Instructions to follow: Please update the data below by replacing "Galaxy SmartTag2" with "Galaxy Tag" throughout, leaving everything else unchanged.

(Data in this exercise Opens)

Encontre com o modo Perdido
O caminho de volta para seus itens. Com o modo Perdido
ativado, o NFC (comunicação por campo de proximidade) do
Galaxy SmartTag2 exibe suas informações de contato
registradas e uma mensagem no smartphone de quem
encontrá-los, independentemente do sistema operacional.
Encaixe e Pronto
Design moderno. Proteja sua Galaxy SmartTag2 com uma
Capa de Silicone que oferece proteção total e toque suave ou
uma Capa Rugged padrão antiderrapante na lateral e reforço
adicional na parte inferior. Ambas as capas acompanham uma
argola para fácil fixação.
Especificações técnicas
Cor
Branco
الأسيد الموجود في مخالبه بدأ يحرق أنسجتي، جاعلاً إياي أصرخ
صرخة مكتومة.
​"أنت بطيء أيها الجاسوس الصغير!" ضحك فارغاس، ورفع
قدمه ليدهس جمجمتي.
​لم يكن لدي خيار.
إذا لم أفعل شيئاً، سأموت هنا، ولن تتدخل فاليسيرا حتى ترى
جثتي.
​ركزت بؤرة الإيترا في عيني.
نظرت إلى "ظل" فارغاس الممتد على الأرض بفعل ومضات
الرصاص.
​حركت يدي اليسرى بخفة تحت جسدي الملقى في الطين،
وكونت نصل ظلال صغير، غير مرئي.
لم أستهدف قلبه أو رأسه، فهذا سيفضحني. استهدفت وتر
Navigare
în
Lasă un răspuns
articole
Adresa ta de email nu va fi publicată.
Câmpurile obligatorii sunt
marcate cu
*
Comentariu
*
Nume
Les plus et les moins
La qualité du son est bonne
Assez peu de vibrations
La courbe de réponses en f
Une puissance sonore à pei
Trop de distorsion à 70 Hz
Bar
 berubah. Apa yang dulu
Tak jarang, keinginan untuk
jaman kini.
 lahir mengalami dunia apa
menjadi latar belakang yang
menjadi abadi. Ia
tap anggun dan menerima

(Data in this exercise Closes)

Answer section:
Encontre com o modo Perdido
O caminho de volta para seus itens. Com o modo Perdido
ativado, o NFC (comunicação por campo de proximidade) do
Galaxy Tag exibe suas informações de contato
registradas e uma mensagem no smartphone de quem
encontrá-los, independentemente do sistema operacional.
Encaixe e Pronto
Design moderno. Proteja sua Galaxy Tag com uma
Capa de Silicone que oferece proteção total e toque suave ou
uma Capa Rugged padrão antiderrapante na lateral e reforço
adicional na parte inferior. Ambas as capas acompanham uma
argola para fácil fixação.
Especificações técnicas
Cor
Branco
الأسيد الموجود في مخالبه بدأ يحرق أنسجتي، جاعلاً إياي أصرخ
صرخة مكتومة.
​"أنت بطيء أيها الجاسوس الصغير!" ضحك فارغاس، ورفع
قدمه ليدهس جمجمتي.
​لم يكن لدي خيار.
إذا لم أفعل شيئاً، سأموت هنا، ولن تتدخل فاليسيرا حتى ترى
جثتي.
​ركزت بؤرة الإيترا في عيني.
نظرت إلى "ظل" فارغاس الممتد على الأرض بفعل ومضات
الرصاص.
​حركت يدي اليسرى بخفة تحت جسدي الملقى في الطين،
وكونت نصل ظلال صغير، غير مرئي.
لم أستهدف قلبه أو رأسه، فهذا سيفضحني. استهدفت وتر
Navigare
în
Lasă un răspuns
articole
Adresa ta de email nu va fi publicată.
Câmpurile obligatorii sunt
marcate cu
*
Comentariu
*
Nume
Les plus et les moins
La qualité du son est bonne
Assez peu de vibrations
La courbe de réponses en f
Une puissance sonore à pei
Trop de distorsion à 70 Hz
Bar
 berubah. Apa yang dulu
Tak jarang, keinginan untuk
jaman kini.
 lahir mengalami dunia apa
menjadi latar belakang yang
menjadi abadi. Ia
tap anggun dan menerima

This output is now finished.